#### EXERCISE INSTRUCTIONS:
Keep the pictures out, and restate the listing that follows exactly as written.

.....

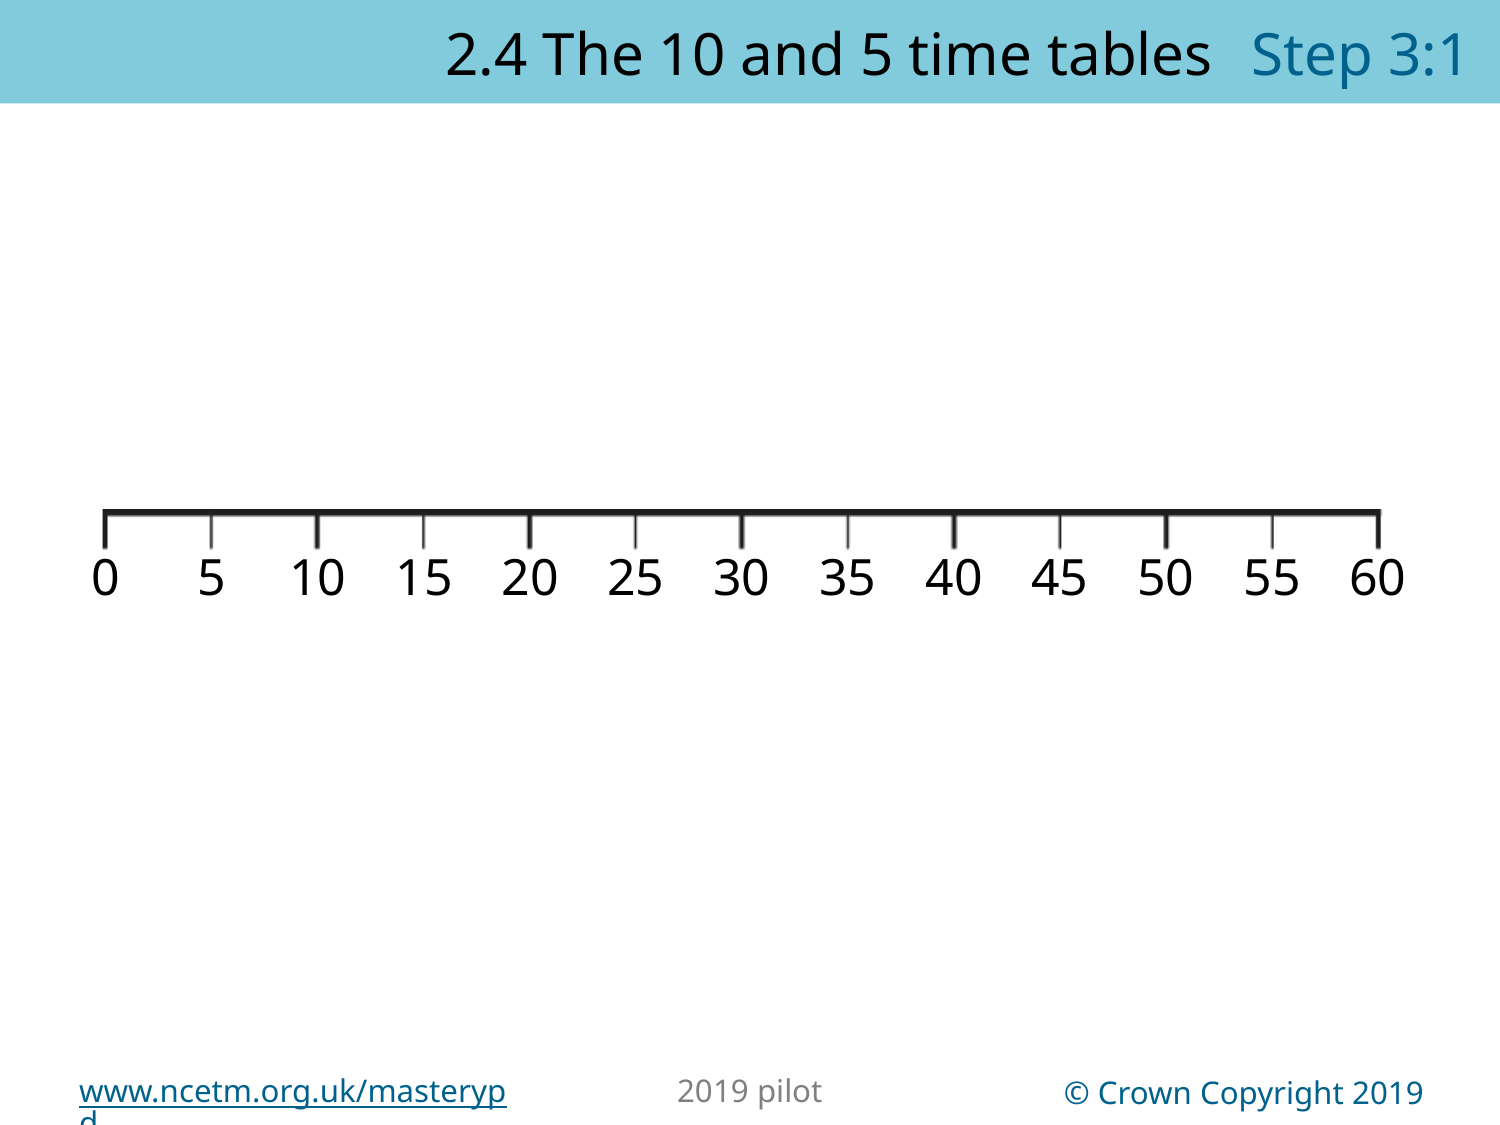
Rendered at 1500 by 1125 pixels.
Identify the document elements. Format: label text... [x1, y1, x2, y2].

text_box 40 [910, 571, 998, 613]
text_box 45 [1016, 571, 1103, 613]
text_box 25 [592, 571, 679, 613]
list 2.4 The 10 and 5 time tables Step 3:1 [0, 0, 1500, 104]
text_box 20 [486, 571, 574, 613]
text_box 30 [698, 571, 785, 613]
text_box 15 [380, 571, 468, 613]
text_box 55 [1228, 571, 1316, 613]
text_box 60 [1334, 538, 1421, 613]
picture [95, 509, 1405, 563]
text_box 5 [183, 571, 242, 613]
text_box 50 [1122, 571, 1210, 613]
text_box 0 [76, 538, 135, 613]
text_box 10 [274, 571, 361, 613]
text_box 35 [804, 571, 891, 613]
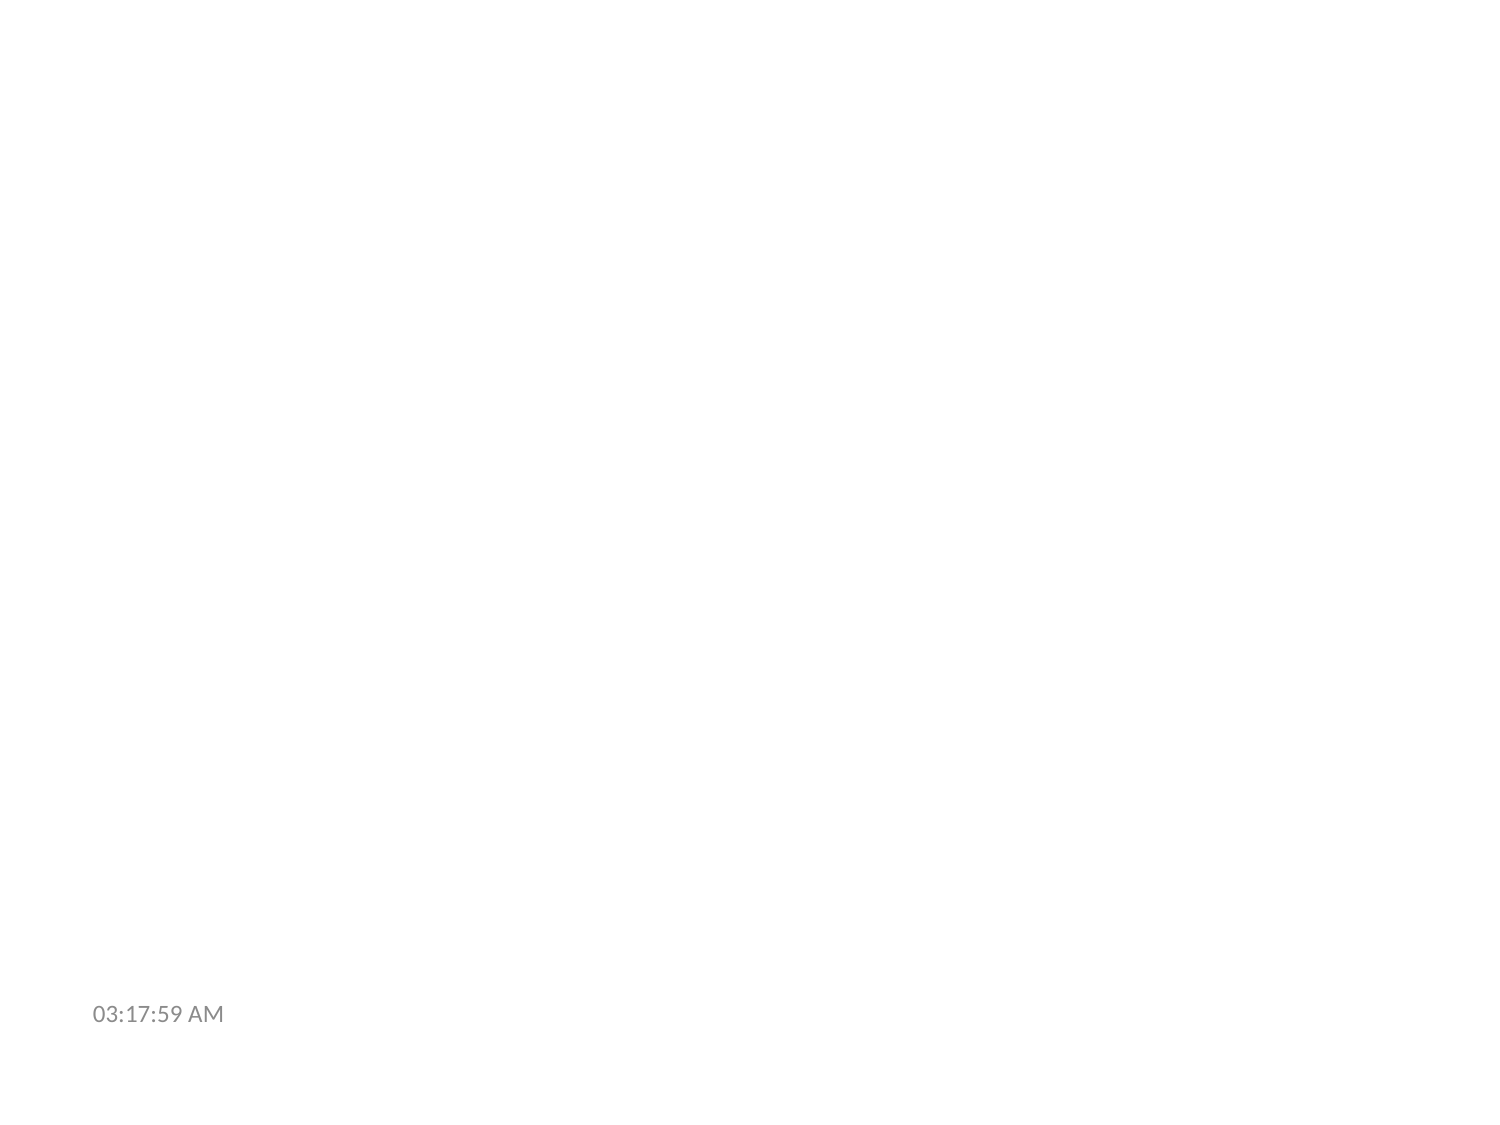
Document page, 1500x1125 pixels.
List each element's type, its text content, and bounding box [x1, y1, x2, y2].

text_box 3:35:09 PM [77, 982, 428, 1043]
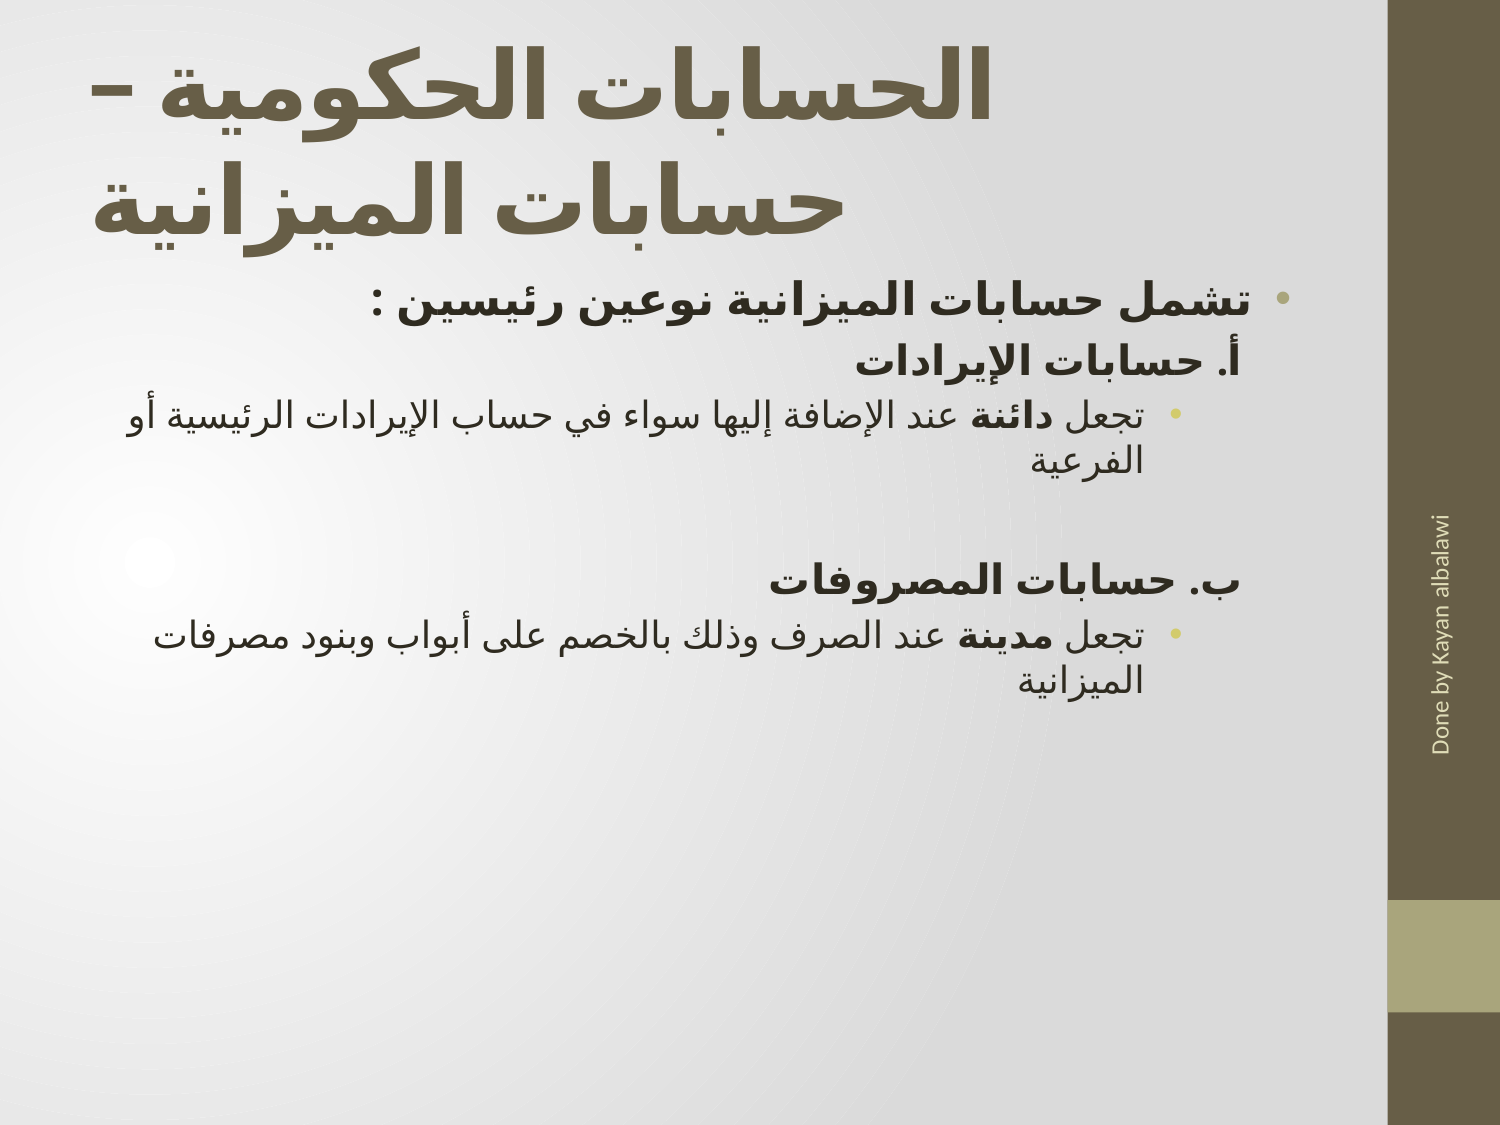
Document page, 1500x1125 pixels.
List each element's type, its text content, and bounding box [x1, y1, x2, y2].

title الحسابات الحكومية – حسابات الميزانية [75, 45, 1325, 233]
list تشمل حسابات الميزانية نوعين رئيسين : أ. حسابات الإيرادات تجعل دائنة عند الإضافة إليها سواء في حساب الإيرادات الرئيسية أو الفرعية ب. حسابات المصروفات تجعل مدينة عند الصرف وذلك بالخصم على أبواب وبنود مصرفات الميزانية [75, 262, 1325, 1050]
footer Done by Kayan albalawi [1408, 500, 1469, 889]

.....

#### WRITTEN RESPONSE:
Rendered at 1500 by 1125 pixels.
Identify the document elements. Format: label text... [x1, y1, x2, y2].

text_box 40 [910, 571, 998, 613]
text_box 45 [1016, 571, 1103, 613]
text_box 25 [592, 571, 679, 613]
list 2.4 The 10 and 5 time tables Step 3:1 [0, 0, 1500, 104]
text_box 20 [486, 571, 574, 613]
text_box 30 [698, 571, 785, 613]
text_box 15 [380, 571, 468, 613]
text_box 55 [1228, 571, 1316, 613]
text_box 60 [1334, 538, 1421, 613]
picture [95, 509, 1405, 563]
text_box 5 [183, 571, 242, 613]
text_box 50 [1122, 571, 1210, 613]
text_box 0 [76, 538, 135, 613]
text_box 10 [274, 571, 361, 613]
text_box 35 [804, 571, 891, 613]
Document page, 1500x1125 pixels.
List each element's type, its text content, and bounding box [x1, y1, x2, y2].

text_box 3:35:09 PM [77, 982, 428, 1043]
Document page, 1500x1125 pixels.
List each element's type, its text content, and bounding box [x1, y1, x2, y2].

title الحسابات الحكومية – حسابات الميزانية [75, 45, 1325, 233]
list تشمل حسابات الميزانية نوعين رئيسين : أ. حسابات الإيرادات تجعل دائنة عند الإضافة إليها سواء في حساب الإيرادات الرئيسية أو الفرعية ب. حسابات المصروفات تجعل مدينة عند الصرف وذلك بالخصم على أبواب وبنود مصرفات الميزانية [75, 262, 1325, 1050]
footer Done by Kayan albalawi [1408, 500, 1469, 889]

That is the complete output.